LES DÉTROUSSEURS DE CADAVRES
Odieuse profanation de tombeaux
à Colombes
Dans une propriété privée de Colombes s'élève
une chapelle funéraire où sont ensevelis les restes de cinq
personnes ayant composé la famille Gauer, famille dont les descendants
ont aujourd'hui quitté la localité.
Une rente avait été léguée au curé de Colombes
pour assurer l'entretien du monument. Cette circonstance et la singularité
de la sépulture avaient créé, dans le pays, une légende:
on disait que les Gauer avaient été très riches et qu'ils
avaient été ensevelis avec des bijoux de prix.
Or, ces jours derniers, en trouva la porte de la chapelle fracturée
; à l'intérieur, la pierre tombale avait été descellée,
et les cercueils sortis du caveau. Les cadavres avaient été,
jetés pêle-mêle.
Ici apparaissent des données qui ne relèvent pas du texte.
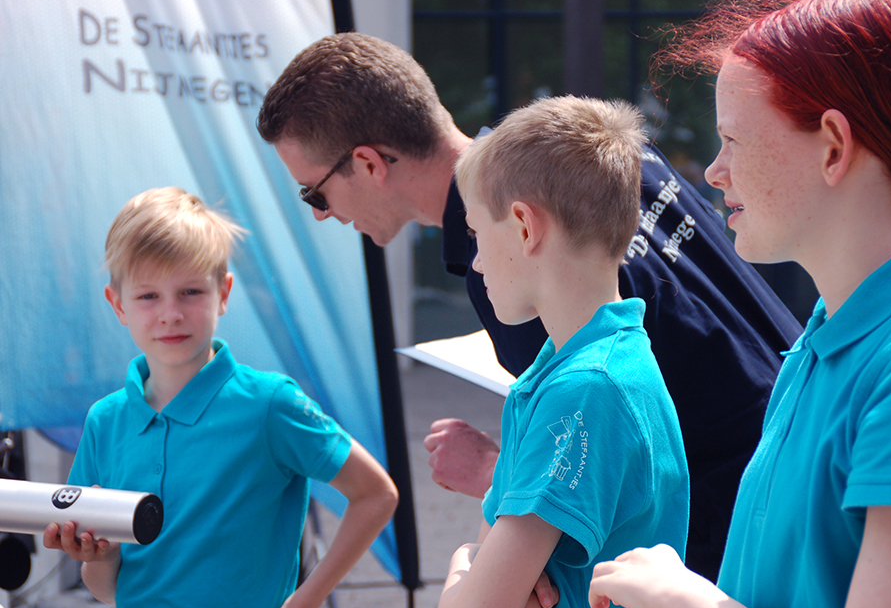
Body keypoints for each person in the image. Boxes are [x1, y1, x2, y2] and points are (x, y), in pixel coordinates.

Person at [257, 33, 803, 580]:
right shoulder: (581, 149)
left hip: (735, 537)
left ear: (369, 163)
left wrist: (501, 482)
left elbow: (595, 434)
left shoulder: (510, 265)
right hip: (799, 452)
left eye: (314, 194)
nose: (321, 216)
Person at [588, 0, 891, 608]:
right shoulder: (829, 335)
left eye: (734, 139)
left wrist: (688, 602)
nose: (715, 170)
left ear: (832, 148)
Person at [43, 187, 399, 608]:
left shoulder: (271, 404)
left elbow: (376, 494)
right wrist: (100, 557)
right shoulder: (105, 421)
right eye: (148, 296)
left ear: (224, 293)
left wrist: (305, 599)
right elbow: (107, 590)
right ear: (117, 305)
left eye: (190, 292)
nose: (171, 313)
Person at [437, 95, 689, 608]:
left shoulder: (585, 387)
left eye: (477, 234)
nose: (478, 262)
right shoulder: (582, 366)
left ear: (526, 227)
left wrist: (462, 561)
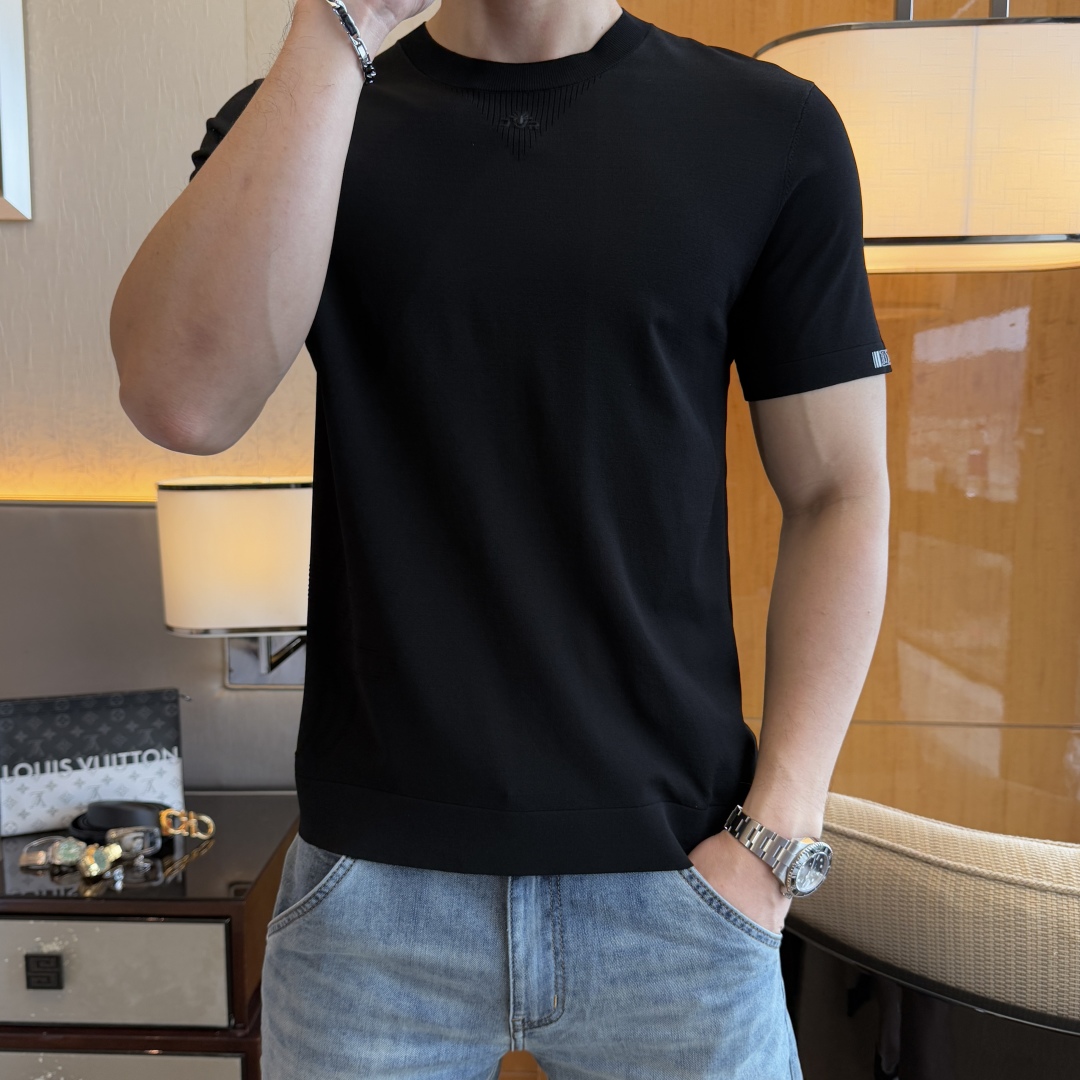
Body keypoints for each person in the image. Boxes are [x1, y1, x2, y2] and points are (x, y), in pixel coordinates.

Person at [110, 0, 891, 1076]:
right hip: (371, 909)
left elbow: (840, 491)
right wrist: (339, 24)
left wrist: (777, 836)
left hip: (679, 890)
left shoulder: (768, 128)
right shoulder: (304, 114)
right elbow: (182, 401)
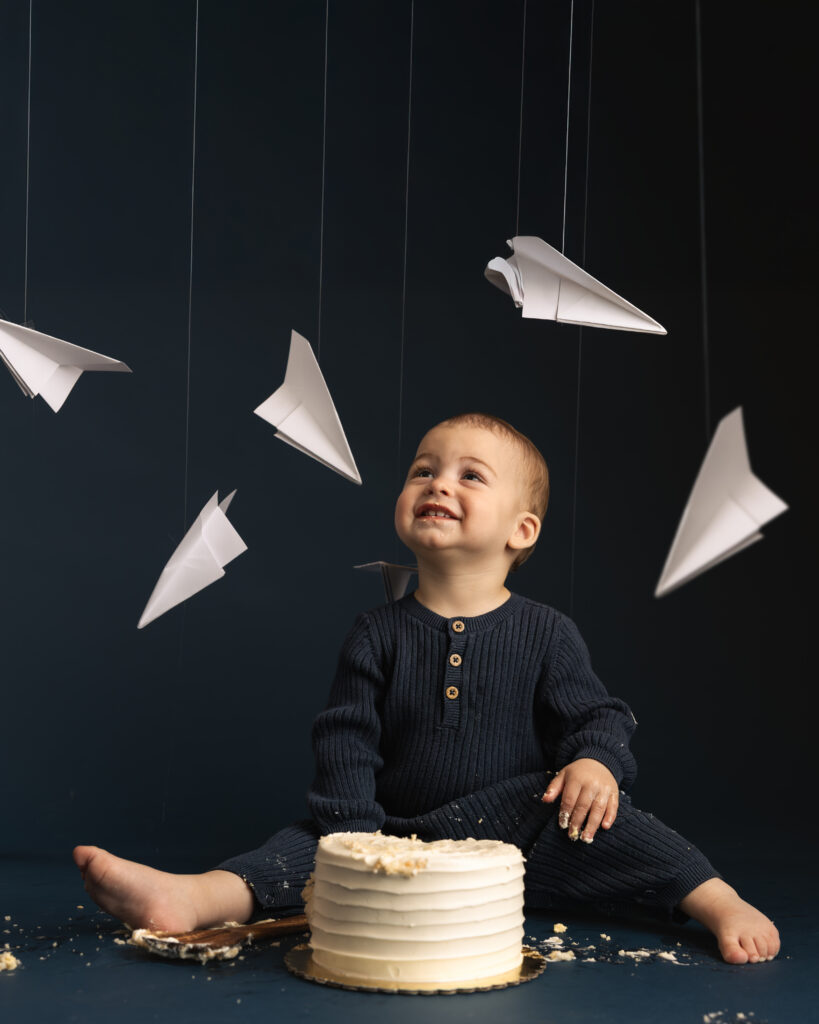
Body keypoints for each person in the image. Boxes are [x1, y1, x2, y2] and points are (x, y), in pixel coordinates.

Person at [73, 413, 780, 964]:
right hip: (391, 826)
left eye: (470, 476)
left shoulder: (546, 632)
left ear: (520, 528)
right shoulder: (375, 631)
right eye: (423, 471)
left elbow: (595, 714)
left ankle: (718, 902)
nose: (438, 484)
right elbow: (345, 738)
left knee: (616, 823)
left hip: (514, 827)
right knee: (297, 851)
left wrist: (593, 762)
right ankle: (191, 898)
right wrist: (354, 837)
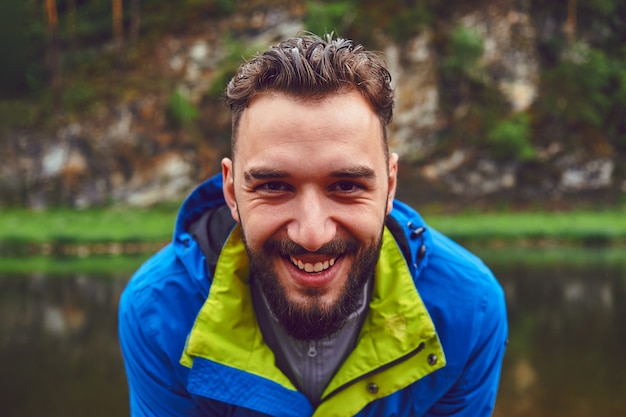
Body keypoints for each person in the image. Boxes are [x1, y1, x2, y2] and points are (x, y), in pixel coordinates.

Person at [118, 33, 508, 417]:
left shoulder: (468, 308)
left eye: (346, 186)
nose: (312, 234)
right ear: (232, 190)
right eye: (273, 186)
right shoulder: (159, 312)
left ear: (389, 186)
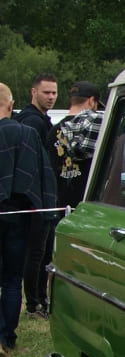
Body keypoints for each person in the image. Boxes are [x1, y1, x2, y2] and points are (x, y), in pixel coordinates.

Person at [1, 83, 57, 357]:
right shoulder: (26, 134)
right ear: (11, 105)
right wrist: (46, 213)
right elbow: (41, 177)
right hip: (18, 216)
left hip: (12, 214)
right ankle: (6, 341)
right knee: (12, 280)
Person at [13, 73, 58, 318]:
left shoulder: (42, 120)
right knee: (36, 252)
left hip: (43, 196)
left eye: (54, 93)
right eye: (46, 93)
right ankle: (34, 304)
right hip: (36, 198)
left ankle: (40, 298)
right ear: (33, 92)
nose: (51, 97)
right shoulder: (31, 122)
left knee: (43, 252)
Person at [52, 81, 106, 210]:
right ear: (91, 101)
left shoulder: (52, 131)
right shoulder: (98, 127)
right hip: (89, 202)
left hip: (60, 203)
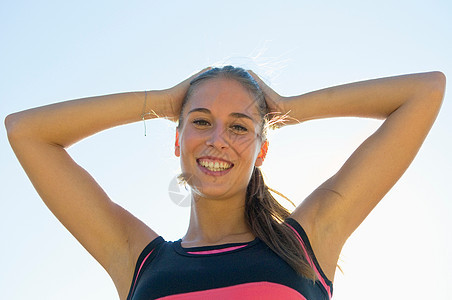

Des malfaiteurs, attirés par la
légende des bijoux, avaient voulu les voler.
C'est pendant la nuit que les misérables ont opéré.
Ils ont d'abord escaladé le mur haut, de trois mètres qui entoure
l'emplacement réservé aux tombeaux, puis à l'aide de
pinces et de pics, ils ont accompli leur besogne sacrilège.
Tout d'abord, les voleurs se sont attaqués à la première
sépulture, qui date de 1815.
Ils ont eu l'odieux, courage de remuer la terre du cercueil, pensant y découvrir
des bijoux de prix, mais tout porte à croire qu'ils n'ont rien trouvé.
Pensant être plus heureux dans de nouvelles recherches, ces misérables
se sont ensuite dirigés vers une deuxième sépulture :
celle-là toute récente, car l'inhumation ne remonte qu'à
cinq ou six ans.
Ils ont fait également sauter le couvercle et, sans respecter un cercueil
qui contenait encore une forme humaine reconnaissable, ils ont exploré
et fouillé, dans l'immonde espoir de trouver de l'or ou des bijoux.
Cet espoir fut déçu, car aucun objet de prix n'avait été
laissé dans la bière.
Sans se laisser décourager par ce deuxième insuccès,
ils se dirigèrent vers une troisième tombe, vieille celle-là
de plus d'un demi-siècle.
Ils avaient déjà soulevé, en partie, le couvercle de
plomb du cercueil lorsque, dérangés sans doute et craignant
d'être surpris, ils abandonnèrent leur horrible tâche,
laissant cette bière à demi sortie de la fosse.
Néanmoins, pour ne pas partir les mains vides, ils emportèrent
une cinquantaine de kilogrammes de plomb arraché aux sépultures
violées.
Ce n'est que le lendemain matin que, le gardien de l'enclos, qui est en même
temps le concierge de l'ancien couvent des Dames de la Providence, située
non loin de là, s'aperçut, en venant faire sa ronde, des violations
de sépultures commises pendant la nuit.